A motiongram is a spatiotemporal display of motion in a video recording (Jensenius, 2006; Jensenius, 2013). As the overview in Figure 1 shows, the process starts by reading a video stream and converting it into a greyscale image. In future research it would be interesting to use the colour information as well. It may also be useful to do some simple image adjustments at this stage, such as changing the brightness and contrast, so that the video used for further analysis is as clear as possible (Figure 1.2). The next step involves producing the motion image by calculating the absolute difference between subsequent video frames (Figure 1.3). Dependent on the quality of the original image, and the noise level in the image due to video compression, lighting and so on, it may be necessary to filter the motion image (Figure 1.4). This can be done through simple thresholding or by applying a noise-removal algorithm to remove groups containing few pixels. The motiongram is created by calculating the normalised mean value for each row in the motion image (Figure 1.5). This means that for each image matrix of size MxN, a 1xN matrix is calculated. Drawing these 1-pixel wide stripes next to each other over time results in a horizontal motiongram (Figure 1.6).
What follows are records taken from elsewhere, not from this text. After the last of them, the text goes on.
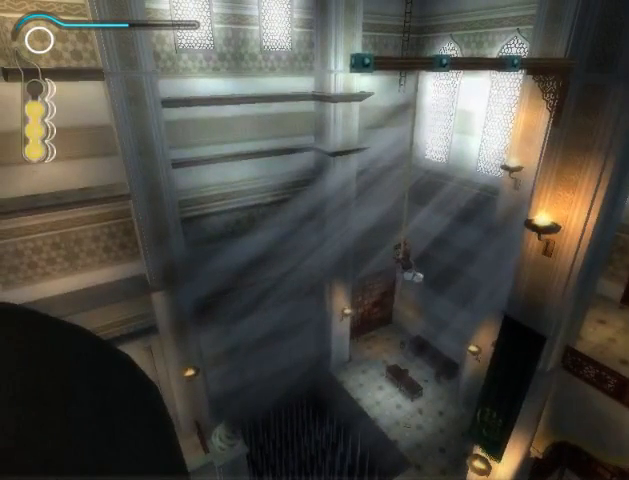
{"buttons": ["R1"], "left_stick": "up-left", "right_stick": "center", "events": [[467, "left_stick", "up-left"]]}
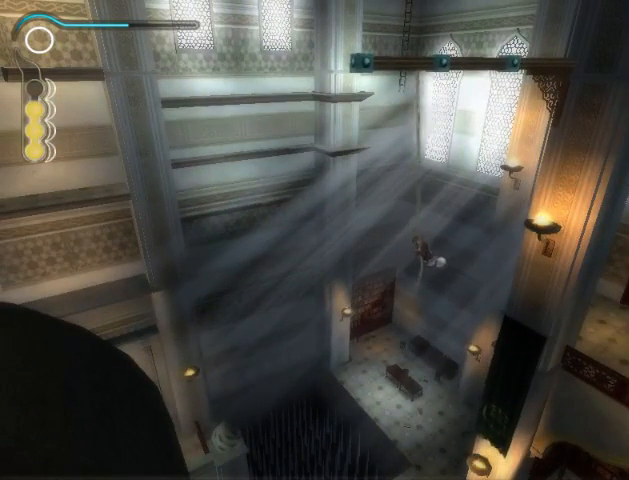
{"buttons": ["R1"], "left_stick": "up-left", "right_stick": "center", "events": []}
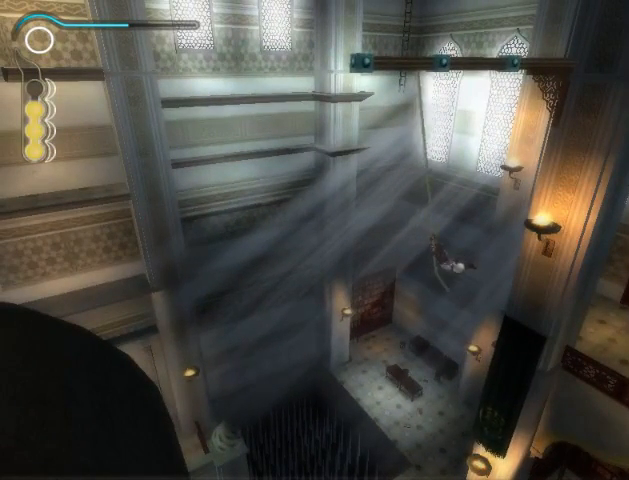
{"buttons": ["R1"], "left_stick": "up-left", "right_stick": "center", "events": []}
The sonomotiongram technique is based on the concept of treating the motiongram as if it were a spectrogram of an audio recording. Technically, however, a motiongram is very different from a spectrogram. A spectrogram of an audio recording displays the energy level of the frequency bands resulting from doing a Fourier transform on the audio. A motiongram, on the other hand, is a reduced display of a series of motion images. There is no analysis being done when creating a motiongram: It is only based on a simple reduction algorithm. This reduction approach may be seen as problematic in some contexts. It is, for example, not possible to separate motion in the foreground of the image from motion in the background. On the other hand, the simplicity of the approach also means that it can easily be applied to widely different video material, everything from music and dance performances to the motion of children with cerebral palsy (Jensenius, 2007).
Fig. 1. (Enlarged view) The steps involved in creating a motiongram: (1) accessing the original video stream, (2) greyscale conversion, (3) frame differencing, (4) filtering, (5) averaging each row, (6) drawing the average matrices over time.
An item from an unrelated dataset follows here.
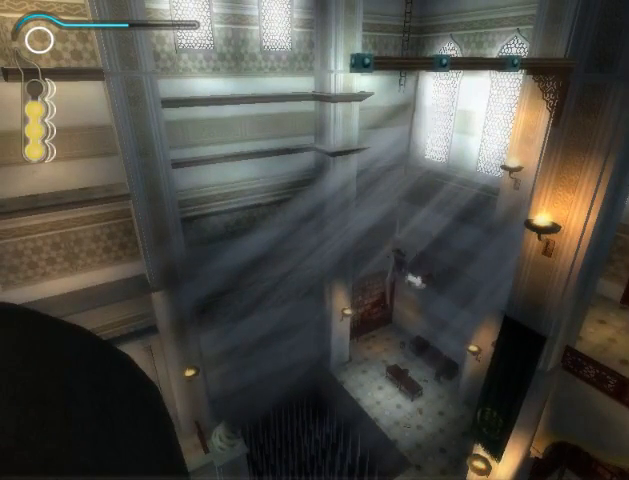
{"buttons": ["R1"], "left_stick": "up-left", "right_stick": "center", "events": []}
It is worth mentioning that a single motiongram will only display motion in one spatial dimension. Thus a horizontal motiongram visualises only vertical motion, since all information about the spatial distribution of motion in the horizontal plane is represented by 1 pixel for each row. When creating motiongrams it is therefore necessary to evaluate in which plane(s) the motion is occurring, before deciding whether to create a horizontal or a vertical motiongram (or both).
From Motiongram to Sound
Even though motiongrams and spectrograms represent different features, they share one property: the temporal unfolding of shapes of either motion or sound. Furthermore, the Y-axis in a motiongram represents vertical motion, which is often associated with pitch. We were therefore curious to hear what would happen if it were treated as a spectrogram and turned into sound, as illustrated in Figure 2.
Fig. 2. (Enlarged view) A sketch of the direct mapping from motiongram to spectral audio data.
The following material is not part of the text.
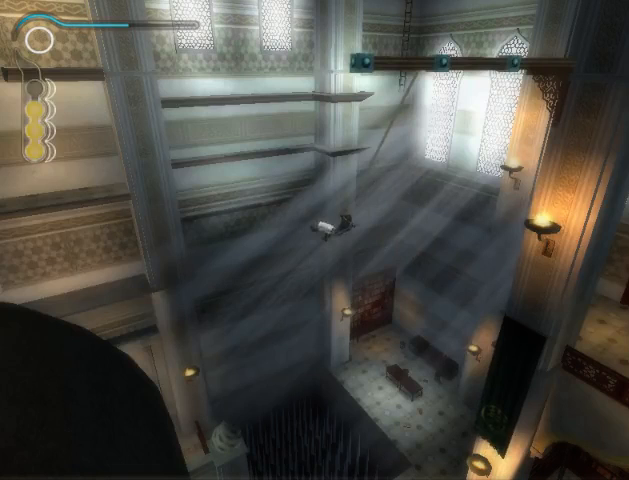
{"buttons": ["R1"], "left_stick": "up-left", "right_stick": "center", "events": []}
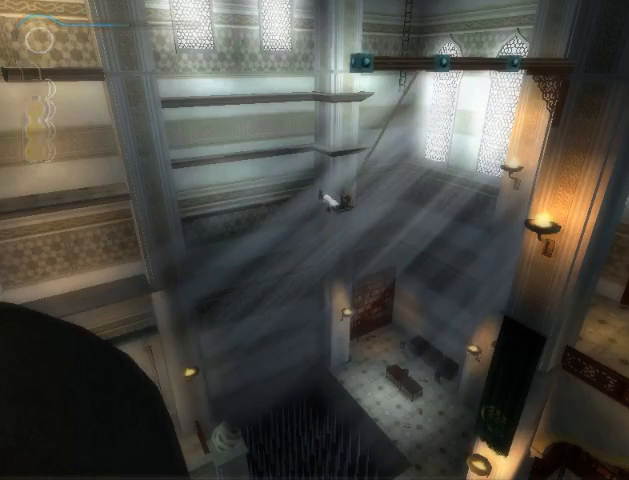
{"buttons": ["R1"], "left_stick": "up-left", "right_stick": "center", "events": []}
The sonomotiongram technique has been implemented in the graphical programming environment Max/MSP/Jitter, and the technical details have been presented in Jensenius (2012). The implementation is based on passing data from the motiongram matrix to an interpolated oscillator bank performing the additive sound synthesis. The result is a direct sonification of the motion, where lower sound frequencies are controlled by movement in the lower part of the image, and vice versa.
The sonification algorithm was implemented in the module jmod.sonifyer~ of the open framework Jamoma for Max (Place & Lossius, 2006). The modular approach of Jamoma makes it possible to create complex audio and video patches in Max quickly, with the added benefit of extensive preset, mapping and cueing functionality (Place, Lossius, Jensenius, & Peters, 2008). An example of how the sonifyer module may be used in conjunction with other Jamoma modules is shown in Figure 3, and a video tutorial of the functionality of the module can be seen in Video 1.
Fig. 3. (Enlarged view) An example of how a set of Jamoma modules can be used to sonify a video stream in realtime. The video input module in the upper left corner is connected to a module creating the motion image and then to the motiongram module. Finally, the output motiongram is sent to the sonifyer module for the creation of sound.
Sonification of Basic Motion Patterns
Before presenting some examples of the sonification of complex motion, it may be useful to investigate some basic motion patterns. Video 2 shows examples of moving the hand up and down, sideways, diagonally and in a circle. These examples effectively display the largest problem with the proposed sonification approach: the motiongram's ability to display motion in only one direction. Thus the up and downward motion is clearly visualised in the motiongram (Figure 4), and heard in the sound. The other motion patterns (sideways, diagonal and circular) are not represented equally well because the motion is only partly happening in the horizontal direction, is therefore not properly visualised in the motiongram, and hence is not audible.
Fig. 4. (Enlarged view) Screenshots from Video 2 showing: (a) the motion pattern of a hand moving up and down, (b) the motion pattern of a hand moving sideways. The arrows are added manually to indicate the direction of the motion. Notice how the motiongram in (a) effectively visualises the motion, while the motiongram in (b) only visualises the (small) vertical displacement of the motion.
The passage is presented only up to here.